* SUPPLIED PASSAGE *
━━━━━━

EUGENE, Ore. - Rob Jubber is a proud father who works in child welfare.
But a visibly successful life wasn't always part of his story.
"There wasn't a single day that went by that I didn't feel that deep-seeded like - castaway, castout - that shame," he says. "Man, like, it was just so horrible."
Rob is recovering from a 14-year long addiction to methamphetamine.
During his struggle, his daughter moved away with her mom.
By the summer of 2012, he was homeless.
He says the only escape from the shame was the drugs that landed there in the first place - until even those weren't enough.
"So not only am I stuck with this gigantic drug habit, but they don't work anymore," he says.
Homelessness or drug addiction are devastating issues for a person to recover from alone.
Combined, recovery can be nearly impossible.
Rob says he stole to feed his habit.
Dealers would exchange meth for bike parts.
And between theft and drug possession, he would often end up behind bars.
"Every time I got arrested, it was a relief," he said, "because I didn't have to struggle, I knew if I was going to jail, I knew I could get three meals a day and I'd have a place to sleep every night."
Rob's story isn't unique.
Police identify methamphetamine as the largest drug-related criminal threat.
And overdose deaths from meth in Oregon grew over 330% in the span of six years.
"That's where I think the focus has to start," says Jason Davis with Lane County Public Health. "People are dying."
Davis says fighting meth is difficult because there's no legal source.
That means there's little data to track.
"It's like cocaine," he said. "We don't know how it's made, we don't know how it's getting here, and we don't know who's trafficking it."

━━━━━━

* RECORD EXCERPTS *
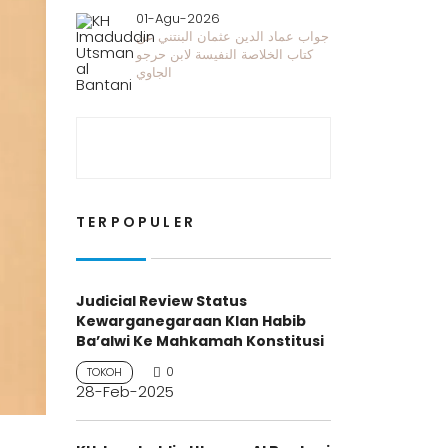
01-Agu-2026
جواب عماد الدين عثمان البنتني عن
كتاب الخلاصة النفيسة لابن حرجو
الجاوي
TERPOPULER
Judicial Review Status
Kewarganegaraan Klan Habib
Ba’alwi Ke Mahkamah Konstitusi
0
TOKOH
28-Feb-2025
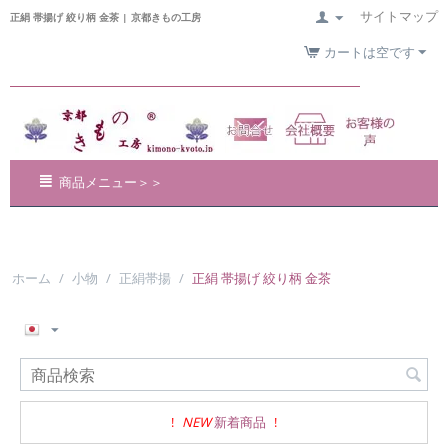
サイトマップ
正絹 帯揚げ 絞り柄 金茶 | 京都きもの工房
カートは空です
商品メニュー＞＞
ホーム
/
小物
/
正絹帯揚
/
正絹 帯揚げ 絞り柄 金茶
!
NEW
新着商品
!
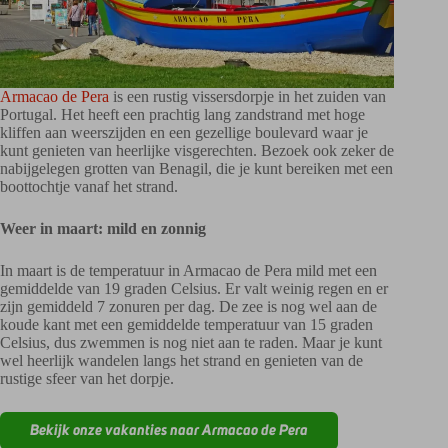
Armacao de Pera
is een rustig vissersdorpje in het zuiden van
Portugal. Het heeft een prachtig lang zandstrand met hoge
kliffen aan weerszijden en een gezellige boulevard waar je
kunt genieten van heerlijke visgerechten. Bezoek ook zeker de
nabijgelegen grotten van Benagil, die je kunt bereiken met een
boottochtje vanaf het strand.
Weer in maart: mild en zonnig
In maart is de temperatuur in Armacao de Pera mild met een
gemiddelde van 19 graden Celsius. Er valt weinig regen en er
zijn gemiddeld 7 zonuren per dag. De zee is nog wel aan de
koude kant met een gemiddelde temperatuur van 15 graden
Celsius, dus zwemmen is nog niet aan te raden. Maar je kunt
wel heerlijk wandelen langs het strand en genieten van de
rustige sfeer van het dorpje.
Bekijk onze vakanties naar Armacao de Pera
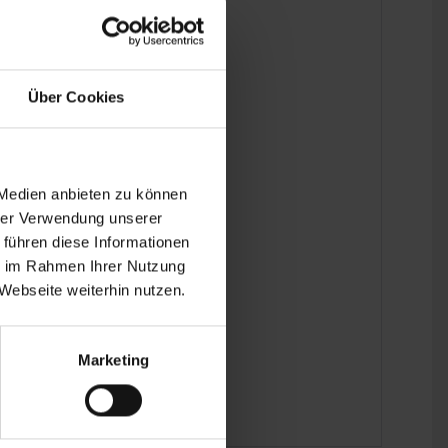
Über Cookies
 Medien anbieten zu können
hrer Verwendung unserer
 führen diese Informationen
ie im Rahmen Ihrer Nutzung
Webseite weiterhin nutzen.
Marketing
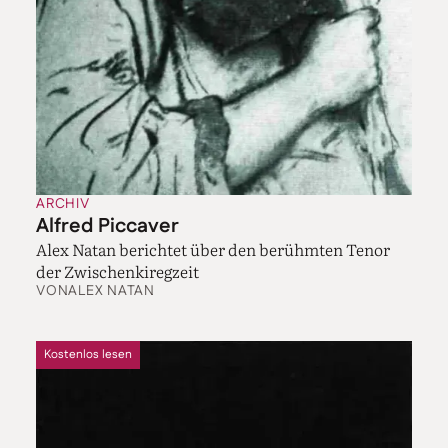
ARCHIV
Alfred Piccaver
Alex Natan berichtet über den berühmten Tenor
der Zwischenkiregzeit
VON
ALEX NATAN
Kostenlos lesen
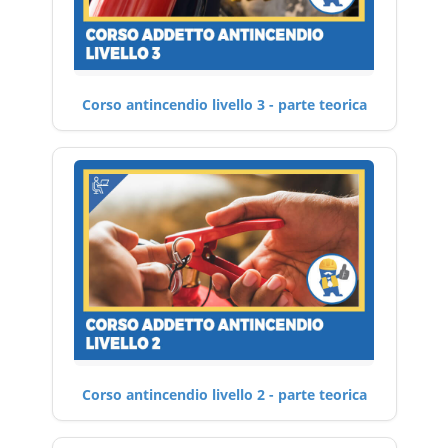
Corso antincendio livello 3 - parte teorica
Corso antincendio livello 2 - parte teorica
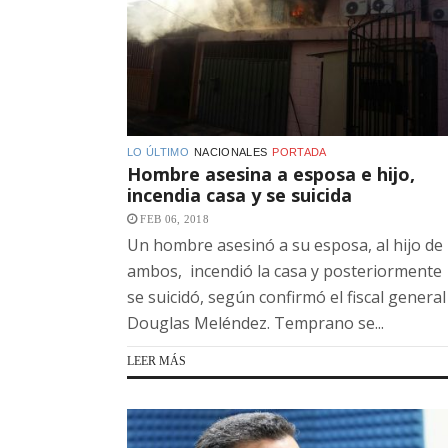
LO ÚLTIMO
NACIONALES
PORTADA
Hombre asesina a esposa e hijo,
incendia casa y se suicida
FEB 06, 2018
Un hombre asesinó a su esposa, al hijo de
ambos, incendió la casa y posteriormente
se suicidó, según confirmó el fiscal general
Douglas Meléndez. Temprano se...
LEER MÁS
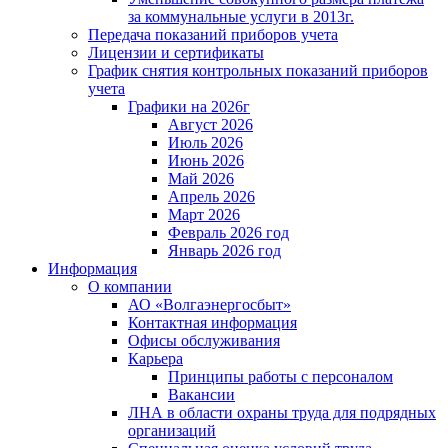
за коммунальные услуги в 2013г.
Передача показаний приборов учета
Лицензии и сертификаты
График снятия контрольных показаний приборов
учета
Графики на 2026г
Август 2026
Июль 2026
Июнь 2026
Май 2026
Апрель 2026
Март 2026
Февраль 2026 год
Январь 2026 год
Информация
О компании
АО «Волгаэнергосбыт»
Контактная информация
Офисы обслуживания
Карьера
Принципы работы с персоналом
Вакансии
ЛНА в области охраны труда для подрядных
организаций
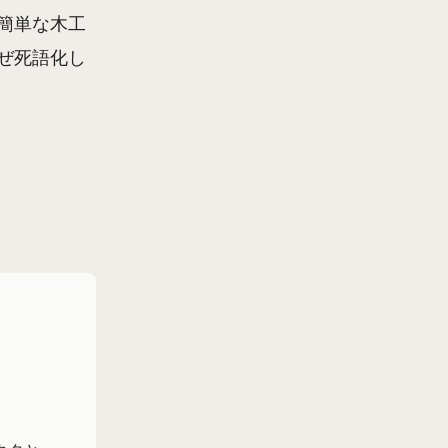
簡単な木工
ぜ死語化し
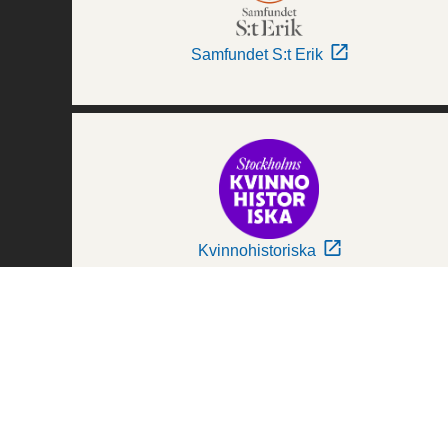
Samfundet S:t Erik
Kvinnohistoriska
Världskulturmuseerna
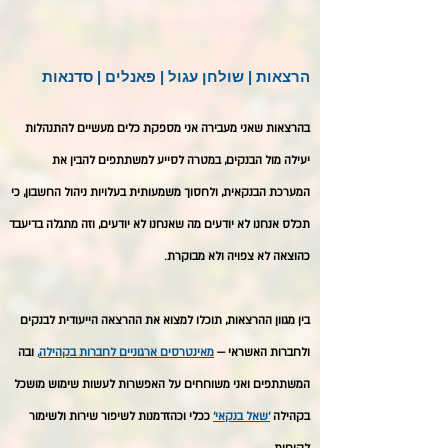
הרצאות | שולחן עגול | פאנלים | סדנאות
בהרצאות שאני מעבירה אני מספקת כלים מעשיים להתנהלות
יעילה מול הבנקים, במטרה לסייע למשתתפים להבין את
המערכת הבנקאית, ולחסוך משמעותית בעלויות ניהול החשבון, כי
תכלס אנחנו לא יודעים מה שאנחנו לא יודעים, וזה מתגלה בדיעבד
כהוצאה לא צפויה ולא מבוקרת.
בין מגוון ההרצאות, תוכלו למצוא את ההרצאה
הייעודית
לבנקים
ולחברות האשראי —
מאינטרסים ארגוניים לחברות בקהילה
,
ובה
המשתתפים ואני משוחחים על האפשרות לעשות שימוש מושכל
בקהילה
׳שאל בנקאי׳
ככלי וכהזדמנות לשיפור שירות ולשימור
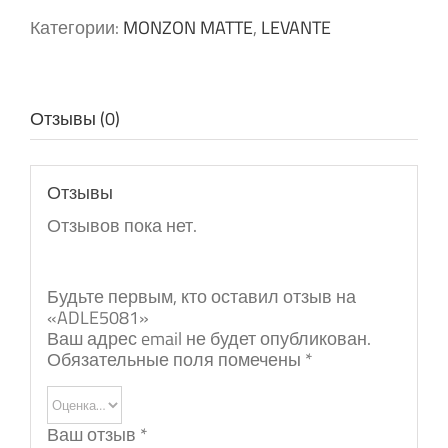
Категории:
MONZON MATTE
,
LEVANTE
Отзывы (0)
Отзывы
Отзывов пока нет.
Будьте первым, кто оставил отзыв на
«ADLE5081»
Ваш адрес email не будет опубликован.
Обязательные поля помечены
*
Ваш отзыв
*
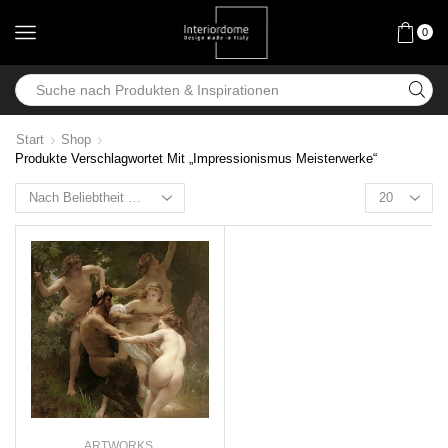
0
Start
Shop
Produkte Verschlagwortet Mit „Impressionismus Meisterwerke“
ARTWORKS
,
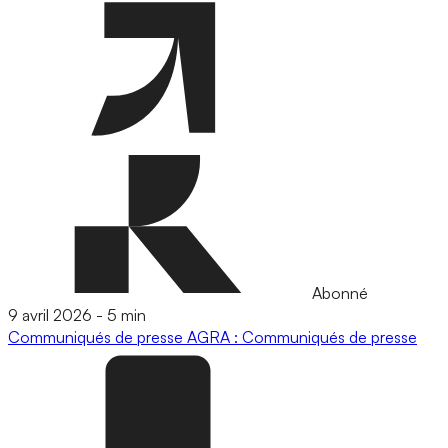
Abonné
9 avril 2026
-
5 min
Communiqués de presse
AGRA : Communiqués de presse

━━━━━━

* PARTS OF THE EXERCISE *
a: Answer each question from the meth addiction article, one per line:
(i) How long did Rob Jubber's addiction to methamphetamine last?
(ii) What would dealers take in exchange for meth?
(iii) By how much did meth overdose deaths in Oregon grow, and over what span of time?
b: Pick up the meth addiction article after its final sentence and keep writing it.
The material is separate from the meth addiction article.

* RESULTS FOR EACH TASK *
a:
(i) 14 years
(ii) Bike parts
(iii) Over 330%, in six years

b:
So Public Health is calling for a focus on addiction treatment instead.
But that puts a big burden on local providers.
"They simply don't have the capacity," Davis says. "They simply don't have the providers to see everyone."
Pete Kerns, the former Eugene Police chief who now serves as CEO and president of Serenity Lane, says his treatment center has the capacity to treat more people.
But he admits that an initial waiting period of one to seven days may deter the unhoused.
"They might have been ready on the day they called, but if we couldn't admit them that day and we had to schedule them a day or two later they're just not ready on the day that they're scheduled," he said.
Even after that initial detox, addiction treatment programs require rigorous attendance.
And without stable housing, addiction sufferers may find those appointments impossible to keep up with.
"I think the services that are required probably don't entirely exist right now," Kerns said.
Kerns suggests the Oregon Health Plan should cover more residential treatment to fix this.
But that would mean greater expense - a tough sell to a community already frustrated with homeless crime.
It was through crime that Rob got clean, thanks to a court-sponsored treatment program.
He stresses that empathy for those who are still addicted is critical, still remembering how hard he tried to quit.
Rob says he's living proof investments into people society may see as lost are worth it.
"There's hope," he says. "If I did it man, pretty much anybody can."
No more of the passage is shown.